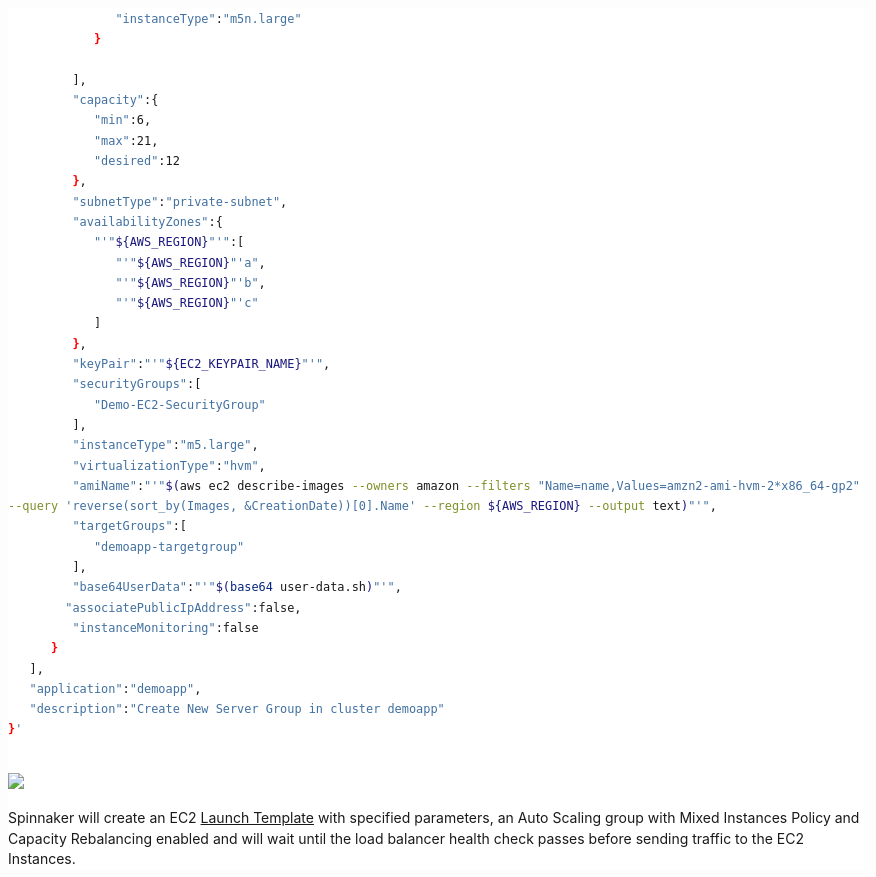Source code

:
 ```bash
               "instanceType":"m5n.large"
            }

         ],
         "capacity":{
            "min":6,
            "max":21,
            "desired":12
         },
         "subnetType":"private-subnet",
         "availabilityZones":{
            "'"${AWS_REGION}"'":[
               "'"${AWS_REGION}"'a",
               "'"${AWS_REGION}"'b",
               "'"${AWS_REGION}"'c"
            ]
         },
         "keyPair":"'"${EC2_KEYPAIR_NAME}"'",
         "securityGroups":[
            "Demo-EC2-SecurityGroup"
         ],
         "instanceType":"m5.large",
         "virtualizationType":"hvm",
         "amiName":"'"$(aws ec2 describe-images --owners amazon --filters "Name=name,Values=amzn2-ami-hvm-2*x86_64-gp2" --query 'reverse(sort_by(Images, &CreationDate))[0].Name' --region ${AWS_REGION} --output text)"'",
         "targetGroups":[
            "demoapp-targetgroup"
         ],
         "base64UserData":"'"$(base64 user-data.sh)"'",
        "associatePublicIpAddress":false,
         "instanceMonitoring":false
      }
   ],
   "application":"demoapp",
   "description":"Create New Server Group in cluster demoapp"
}'
 
```

</td>
<td valign="top">

<img width="100%" src="images/Spin_Create_ServerGroup.gif">

</td>
</tr>
</table>

Spinnaker will create an EC2 [Launch Template](https://docs.aws.amazon.com/autoscaling/ec2/userguide/LaunchTemplates.html) with specified parameters, an Auto Scaling group with Mixed Instances Policy and Capacity Rebalancing enabled and will wait until the load balancer health check passes before sending traffic to the EC2 Instances.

=== WORK ITEM ===
Write the entries above out again exactly, but not the pictures.

=== WRITTEN RESPONSE ===
Source code

:
 ```bash
               "instanceType":"m5n.large"
            }

         ],
         "capacity":{
            "min":6,
            "max":21,
            "desired":12
         },
         "subnetType":"private-subnet",
         "availabilityZones":{
            "'"${AWS_REGION}"'":[
               "'"${AWS_REGION}"'a",
               "'"${AWS_REGION}"'b",
               "'"${AWS_REGION}"'c"
            ]
         },
         "keyPair":"'"${EC2_KEYPAIR_NAME}"'",
         "securityGroups":[
            "Demo-EC2-SecurityGroup"
         ],
         "instanceType":"m5.large",
         "virtualizationType":"hvm",
         "amiName":"'"$(aws ec2 describe-images --owners amazon --filters "Name=name,Values=amzn2-ami-hvm-2*x86_64-gp2" --query 'reverse(sort_by(Images, &CreationDate))[0].Name' --region ${AWS_REGION} --output text)"'",
         "targetGroups":[
            "demoapp-targetgroup"
         ],
         "base64UserData":"'"$(base64 user-data.sh)"'",
        "associatePublicIpAddress":false,
         "instanceMonitoring":false
      }
   ],
   "application":"demoapp",
   "description":"Create New Server Group in cluster demoapp"
}'
 
```

</td>
<td valign="top">

<img width="100%" src="images/Spin_Create_ServerGroup.gif">

</td>
</tr>
</table>

Spinnaker will create an EC2 [Launch Template](https://docs.aws.amazon.com/autoscaling/ec2/userguide/LaunchTemplates.html) with specified parameters, an Auto Scaling group with Mixed Instances Policy and Capacity Rebalancing enabled and will wait until the load balancer health check passes before sending traffic to the EC2 Instances.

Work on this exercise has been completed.